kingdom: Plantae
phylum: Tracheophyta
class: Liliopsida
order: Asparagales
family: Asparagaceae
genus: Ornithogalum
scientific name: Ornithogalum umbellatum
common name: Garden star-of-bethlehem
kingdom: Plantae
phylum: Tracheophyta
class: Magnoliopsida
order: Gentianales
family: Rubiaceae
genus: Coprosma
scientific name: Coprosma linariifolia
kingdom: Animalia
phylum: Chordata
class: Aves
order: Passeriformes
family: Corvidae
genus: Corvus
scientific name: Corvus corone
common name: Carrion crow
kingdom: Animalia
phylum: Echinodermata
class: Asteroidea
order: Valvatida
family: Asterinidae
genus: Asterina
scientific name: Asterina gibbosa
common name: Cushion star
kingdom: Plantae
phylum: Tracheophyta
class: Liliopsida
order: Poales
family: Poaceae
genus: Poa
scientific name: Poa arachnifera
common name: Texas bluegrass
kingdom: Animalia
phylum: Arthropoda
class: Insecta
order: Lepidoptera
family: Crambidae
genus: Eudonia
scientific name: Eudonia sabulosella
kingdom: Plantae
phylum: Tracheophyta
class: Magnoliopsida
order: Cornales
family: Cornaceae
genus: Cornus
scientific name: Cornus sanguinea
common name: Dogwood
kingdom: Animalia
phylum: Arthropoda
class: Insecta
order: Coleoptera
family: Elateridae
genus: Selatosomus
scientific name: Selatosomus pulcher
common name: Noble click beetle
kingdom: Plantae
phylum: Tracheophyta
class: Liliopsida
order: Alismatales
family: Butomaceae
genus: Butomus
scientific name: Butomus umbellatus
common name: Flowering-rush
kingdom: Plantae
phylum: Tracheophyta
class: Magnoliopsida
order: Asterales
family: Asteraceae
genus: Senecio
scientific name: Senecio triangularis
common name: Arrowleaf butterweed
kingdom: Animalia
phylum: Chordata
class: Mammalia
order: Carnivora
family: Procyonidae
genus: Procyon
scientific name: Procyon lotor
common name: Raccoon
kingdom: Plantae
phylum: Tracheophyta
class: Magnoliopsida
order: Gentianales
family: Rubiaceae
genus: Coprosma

####

> [WHAT TO WORK ON]: Copy every line of the records above, changing nothing.

> [SOLUTION TO THE EXERCISE]:
kingdom: Plantae
phylum: Tracheophyta
class: Liliopsida
order: Asparagales
family: Asparagaceae
genus: Ornithogalum
scientific name: Ornithogalum umbellatum
common name: Garden star-of-bethlehem
kingdom: Plantae
phylum: Tracheophyta
class: Magnoliopsida
order: Gentianales
family: Rubiaceae
genus: Coprosma
scientific name: Coprosma linariifolia
kingdom: Animalia
phylum: Chordata
class: Aves
order: Passeriformes
family: Corvidae
genus: Corvus
scientific name: Corvus corone
common name: Carrion crow
kingdom: Animalia
phylum: Echinodermata
class: Asteroidea
order: Valvatida
family: Asterinidae
genus: Asterina
scientific name: Asterina gibbosa
common name: Cushion star
kingdom: Plantae
phylum: Tracheophyta
class: Liliopsida
order: Poales
family: Poaceae
genus: Poa
scientific name: Poa arachnifera
common name: Texas bluegrass
kingdom: Animalia
phylum: Arthropoda
class: Insecta
order: Lepidoptera
family: Crambidae
genus: Eudonia
scientific name: Eudonia sabulosella
kingdom: Plantae
phylum: Tracheophyta
class: Magnoliopsida
order: Cornales
family: Cornaceae
genus: Cornus
scientific name: Cornus sanguinea
common name: Dogwood
kingdom: Animalia
phylum: Arthropoda
class: Insecta
order: Coleoptera
family: Elateridae
genus: Selatosomus
scientific name: Selatosomus pulcher
common name: Noble click beetle
kingdom: Plantae
phylum: Tracheophyta
class: Liliopsida
order: Alismatales
family: Butomaceae
genus: Butomus
scientific name: Butomus umbellatus
common name: Flowering-rush
kingdom: Plantae
phylum: Tracheophyta
class: Magnoliopsida
order: Asterales
family: Asteraceae
genus: Senecio
scientific name: Senecio triangularis
common name: Arrowleaf butterweed
kingdom: Animalia
phylum: Chordata
class: Mammalia
order: Carnivora
family: Procyonidae
genus: Procyon
scientific name: Procyon lotor
common name: Raccoon
kingdom: Plantae
phylum: Tracheophyta
class: Magnoliopsida
order: Gentianales
family: Rubiaceae
genus: Coprosma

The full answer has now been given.